To do: Return each line in the listing below that contains the word "Plaisir". Case counts.

Records for the task:
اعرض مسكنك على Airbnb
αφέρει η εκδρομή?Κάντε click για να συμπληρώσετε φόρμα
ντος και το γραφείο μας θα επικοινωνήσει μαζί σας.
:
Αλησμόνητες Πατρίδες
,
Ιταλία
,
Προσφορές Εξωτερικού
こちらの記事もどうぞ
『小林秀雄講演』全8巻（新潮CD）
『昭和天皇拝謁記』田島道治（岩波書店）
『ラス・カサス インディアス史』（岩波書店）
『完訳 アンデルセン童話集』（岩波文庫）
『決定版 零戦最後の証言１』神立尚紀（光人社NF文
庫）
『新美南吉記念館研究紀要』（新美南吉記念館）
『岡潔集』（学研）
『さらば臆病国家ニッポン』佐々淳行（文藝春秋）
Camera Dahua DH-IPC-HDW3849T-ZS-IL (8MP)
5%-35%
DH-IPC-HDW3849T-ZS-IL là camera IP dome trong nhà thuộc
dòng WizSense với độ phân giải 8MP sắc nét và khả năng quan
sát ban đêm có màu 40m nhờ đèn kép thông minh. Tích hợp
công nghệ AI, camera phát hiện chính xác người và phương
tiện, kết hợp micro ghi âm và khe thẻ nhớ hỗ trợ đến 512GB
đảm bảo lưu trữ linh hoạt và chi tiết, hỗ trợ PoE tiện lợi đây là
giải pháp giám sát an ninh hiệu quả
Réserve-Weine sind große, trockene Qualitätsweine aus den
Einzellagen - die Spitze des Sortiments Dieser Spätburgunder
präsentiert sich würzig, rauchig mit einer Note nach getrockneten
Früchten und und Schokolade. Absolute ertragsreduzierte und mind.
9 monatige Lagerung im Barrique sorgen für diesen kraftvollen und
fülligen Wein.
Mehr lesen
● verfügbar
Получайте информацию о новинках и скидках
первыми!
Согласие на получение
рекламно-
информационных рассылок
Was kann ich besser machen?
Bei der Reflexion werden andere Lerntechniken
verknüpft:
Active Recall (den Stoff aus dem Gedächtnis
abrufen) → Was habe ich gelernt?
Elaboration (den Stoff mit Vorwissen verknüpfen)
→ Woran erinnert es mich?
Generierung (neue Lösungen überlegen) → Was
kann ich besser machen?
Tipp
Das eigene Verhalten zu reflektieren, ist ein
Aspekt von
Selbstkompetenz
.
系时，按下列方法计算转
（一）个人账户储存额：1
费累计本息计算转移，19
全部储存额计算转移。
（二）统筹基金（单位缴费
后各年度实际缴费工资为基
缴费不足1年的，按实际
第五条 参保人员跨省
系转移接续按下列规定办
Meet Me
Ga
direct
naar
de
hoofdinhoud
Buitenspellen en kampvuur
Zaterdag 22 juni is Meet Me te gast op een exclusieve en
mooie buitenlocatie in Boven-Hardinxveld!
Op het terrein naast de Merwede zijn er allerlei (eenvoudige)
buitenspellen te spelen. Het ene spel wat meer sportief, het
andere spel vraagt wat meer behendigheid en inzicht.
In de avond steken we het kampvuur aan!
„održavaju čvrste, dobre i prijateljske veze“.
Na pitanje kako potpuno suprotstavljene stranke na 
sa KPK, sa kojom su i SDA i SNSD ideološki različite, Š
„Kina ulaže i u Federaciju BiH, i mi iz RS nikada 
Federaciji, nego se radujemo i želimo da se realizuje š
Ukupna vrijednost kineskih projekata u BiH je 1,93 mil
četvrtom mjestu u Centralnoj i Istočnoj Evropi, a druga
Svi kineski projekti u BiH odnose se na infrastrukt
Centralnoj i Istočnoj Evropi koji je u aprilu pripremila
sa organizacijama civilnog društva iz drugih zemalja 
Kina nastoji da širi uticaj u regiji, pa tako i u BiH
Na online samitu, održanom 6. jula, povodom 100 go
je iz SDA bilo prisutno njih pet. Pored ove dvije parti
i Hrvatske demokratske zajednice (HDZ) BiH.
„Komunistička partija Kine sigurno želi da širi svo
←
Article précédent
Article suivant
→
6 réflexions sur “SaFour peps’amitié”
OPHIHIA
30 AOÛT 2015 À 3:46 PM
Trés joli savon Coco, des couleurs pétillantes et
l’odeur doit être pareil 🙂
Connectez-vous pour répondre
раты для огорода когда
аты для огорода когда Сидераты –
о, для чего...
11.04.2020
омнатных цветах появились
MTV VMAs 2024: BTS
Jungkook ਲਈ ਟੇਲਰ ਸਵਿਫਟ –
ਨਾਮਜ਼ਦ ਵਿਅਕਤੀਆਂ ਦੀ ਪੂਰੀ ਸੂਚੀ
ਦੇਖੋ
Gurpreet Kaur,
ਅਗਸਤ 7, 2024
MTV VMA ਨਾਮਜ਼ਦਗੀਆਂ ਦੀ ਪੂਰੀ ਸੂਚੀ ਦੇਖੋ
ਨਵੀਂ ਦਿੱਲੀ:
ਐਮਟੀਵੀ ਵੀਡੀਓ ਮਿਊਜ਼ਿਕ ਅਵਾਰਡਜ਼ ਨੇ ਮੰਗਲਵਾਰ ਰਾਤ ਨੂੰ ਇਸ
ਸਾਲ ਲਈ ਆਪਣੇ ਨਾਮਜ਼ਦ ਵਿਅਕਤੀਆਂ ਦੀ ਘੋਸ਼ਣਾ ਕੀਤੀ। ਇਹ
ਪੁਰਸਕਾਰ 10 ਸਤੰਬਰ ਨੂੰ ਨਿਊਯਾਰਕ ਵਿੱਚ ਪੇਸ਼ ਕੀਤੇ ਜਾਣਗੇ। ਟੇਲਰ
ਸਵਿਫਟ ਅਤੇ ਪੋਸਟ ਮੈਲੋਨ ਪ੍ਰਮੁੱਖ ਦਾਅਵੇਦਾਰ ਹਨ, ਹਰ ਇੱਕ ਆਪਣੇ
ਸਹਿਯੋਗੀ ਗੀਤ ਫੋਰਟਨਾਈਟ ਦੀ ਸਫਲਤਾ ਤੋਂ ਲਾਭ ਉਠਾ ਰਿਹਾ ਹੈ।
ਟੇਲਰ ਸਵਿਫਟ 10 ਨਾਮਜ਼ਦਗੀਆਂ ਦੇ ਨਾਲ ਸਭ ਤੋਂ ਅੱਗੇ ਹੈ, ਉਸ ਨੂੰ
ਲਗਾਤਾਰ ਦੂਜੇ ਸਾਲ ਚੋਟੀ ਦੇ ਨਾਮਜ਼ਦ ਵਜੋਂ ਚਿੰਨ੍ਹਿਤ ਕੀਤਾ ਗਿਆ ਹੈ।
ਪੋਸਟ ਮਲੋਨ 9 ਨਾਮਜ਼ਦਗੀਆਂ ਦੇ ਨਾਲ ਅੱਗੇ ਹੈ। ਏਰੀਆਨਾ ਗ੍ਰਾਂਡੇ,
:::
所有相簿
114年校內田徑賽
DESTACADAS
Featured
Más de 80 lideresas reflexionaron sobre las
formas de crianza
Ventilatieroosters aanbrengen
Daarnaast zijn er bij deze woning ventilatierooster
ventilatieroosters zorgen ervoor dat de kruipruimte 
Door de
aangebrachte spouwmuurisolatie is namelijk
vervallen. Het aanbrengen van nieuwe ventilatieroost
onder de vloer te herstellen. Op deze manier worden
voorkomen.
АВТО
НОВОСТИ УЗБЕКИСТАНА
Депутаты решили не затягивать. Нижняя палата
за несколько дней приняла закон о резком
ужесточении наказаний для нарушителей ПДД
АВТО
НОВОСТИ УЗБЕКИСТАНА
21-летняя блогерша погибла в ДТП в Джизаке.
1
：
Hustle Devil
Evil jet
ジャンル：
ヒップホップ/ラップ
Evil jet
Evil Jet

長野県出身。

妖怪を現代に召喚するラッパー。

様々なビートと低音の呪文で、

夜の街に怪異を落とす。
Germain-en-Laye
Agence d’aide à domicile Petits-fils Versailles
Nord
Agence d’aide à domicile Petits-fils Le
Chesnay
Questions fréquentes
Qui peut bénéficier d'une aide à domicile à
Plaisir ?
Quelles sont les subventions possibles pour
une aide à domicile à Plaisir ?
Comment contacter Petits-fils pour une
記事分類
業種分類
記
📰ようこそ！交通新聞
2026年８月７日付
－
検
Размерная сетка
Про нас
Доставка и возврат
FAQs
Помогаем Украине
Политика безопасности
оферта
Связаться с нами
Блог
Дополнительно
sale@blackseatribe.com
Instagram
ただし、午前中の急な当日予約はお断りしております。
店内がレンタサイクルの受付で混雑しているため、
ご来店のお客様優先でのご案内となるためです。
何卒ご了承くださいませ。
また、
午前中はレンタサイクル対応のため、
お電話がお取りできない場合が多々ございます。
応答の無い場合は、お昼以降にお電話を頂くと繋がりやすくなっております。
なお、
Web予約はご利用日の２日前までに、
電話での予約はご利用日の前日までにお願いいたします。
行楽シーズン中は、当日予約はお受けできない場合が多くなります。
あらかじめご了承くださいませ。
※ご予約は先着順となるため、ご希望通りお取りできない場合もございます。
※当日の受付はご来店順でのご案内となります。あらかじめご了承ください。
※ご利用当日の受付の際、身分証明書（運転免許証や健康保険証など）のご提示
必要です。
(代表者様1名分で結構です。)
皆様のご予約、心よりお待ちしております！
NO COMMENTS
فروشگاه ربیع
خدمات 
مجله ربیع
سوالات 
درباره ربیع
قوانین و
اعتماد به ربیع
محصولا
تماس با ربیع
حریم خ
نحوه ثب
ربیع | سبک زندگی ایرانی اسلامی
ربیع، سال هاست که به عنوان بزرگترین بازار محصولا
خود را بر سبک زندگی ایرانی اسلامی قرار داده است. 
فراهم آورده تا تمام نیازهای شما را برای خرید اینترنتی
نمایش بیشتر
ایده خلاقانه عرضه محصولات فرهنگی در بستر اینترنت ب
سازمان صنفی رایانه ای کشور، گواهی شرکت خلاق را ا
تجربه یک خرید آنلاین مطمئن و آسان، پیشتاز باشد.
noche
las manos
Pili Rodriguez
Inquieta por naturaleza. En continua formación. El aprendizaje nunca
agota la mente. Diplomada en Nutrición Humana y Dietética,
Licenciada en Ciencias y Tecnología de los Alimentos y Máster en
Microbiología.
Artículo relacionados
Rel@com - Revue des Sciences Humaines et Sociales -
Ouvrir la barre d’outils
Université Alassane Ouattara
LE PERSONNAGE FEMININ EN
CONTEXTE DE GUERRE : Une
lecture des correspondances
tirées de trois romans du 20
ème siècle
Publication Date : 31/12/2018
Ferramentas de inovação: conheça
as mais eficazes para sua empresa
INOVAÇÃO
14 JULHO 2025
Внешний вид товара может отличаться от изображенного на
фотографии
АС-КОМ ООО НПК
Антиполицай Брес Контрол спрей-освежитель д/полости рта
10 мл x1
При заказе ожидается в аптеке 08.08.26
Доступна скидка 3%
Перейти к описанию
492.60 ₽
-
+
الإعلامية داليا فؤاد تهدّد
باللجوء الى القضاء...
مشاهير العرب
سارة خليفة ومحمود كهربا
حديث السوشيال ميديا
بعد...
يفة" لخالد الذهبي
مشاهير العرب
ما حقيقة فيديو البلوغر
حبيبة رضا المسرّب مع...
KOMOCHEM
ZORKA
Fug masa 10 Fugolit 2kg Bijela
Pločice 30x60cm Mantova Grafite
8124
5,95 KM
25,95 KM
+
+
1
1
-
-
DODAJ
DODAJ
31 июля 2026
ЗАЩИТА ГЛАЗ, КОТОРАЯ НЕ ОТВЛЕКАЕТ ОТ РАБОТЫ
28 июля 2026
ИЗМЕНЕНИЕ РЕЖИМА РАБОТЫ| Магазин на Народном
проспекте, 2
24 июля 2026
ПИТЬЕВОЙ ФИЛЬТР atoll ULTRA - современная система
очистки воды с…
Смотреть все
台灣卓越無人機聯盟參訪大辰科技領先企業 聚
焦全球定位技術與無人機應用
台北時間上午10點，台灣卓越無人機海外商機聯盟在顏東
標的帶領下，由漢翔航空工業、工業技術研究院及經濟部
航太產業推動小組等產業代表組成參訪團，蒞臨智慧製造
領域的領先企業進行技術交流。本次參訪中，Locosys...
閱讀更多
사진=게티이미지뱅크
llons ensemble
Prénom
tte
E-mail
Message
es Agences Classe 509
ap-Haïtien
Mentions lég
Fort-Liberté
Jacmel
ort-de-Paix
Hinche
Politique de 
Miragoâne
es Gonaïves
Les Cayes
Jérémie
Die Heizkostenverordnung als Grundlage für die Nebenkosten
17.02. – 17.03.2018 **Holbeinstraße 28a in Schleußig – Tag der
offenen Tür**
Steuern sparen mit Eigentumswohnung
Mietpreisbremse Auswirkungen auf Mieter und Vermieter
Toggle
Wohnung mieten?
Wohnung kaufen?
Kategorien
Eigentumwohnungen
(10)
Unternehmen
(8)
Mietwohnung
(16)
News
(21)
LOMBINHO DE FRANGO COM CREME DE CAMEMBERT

Result:
Plaisir ?
une aide à domicile à Plaisir ?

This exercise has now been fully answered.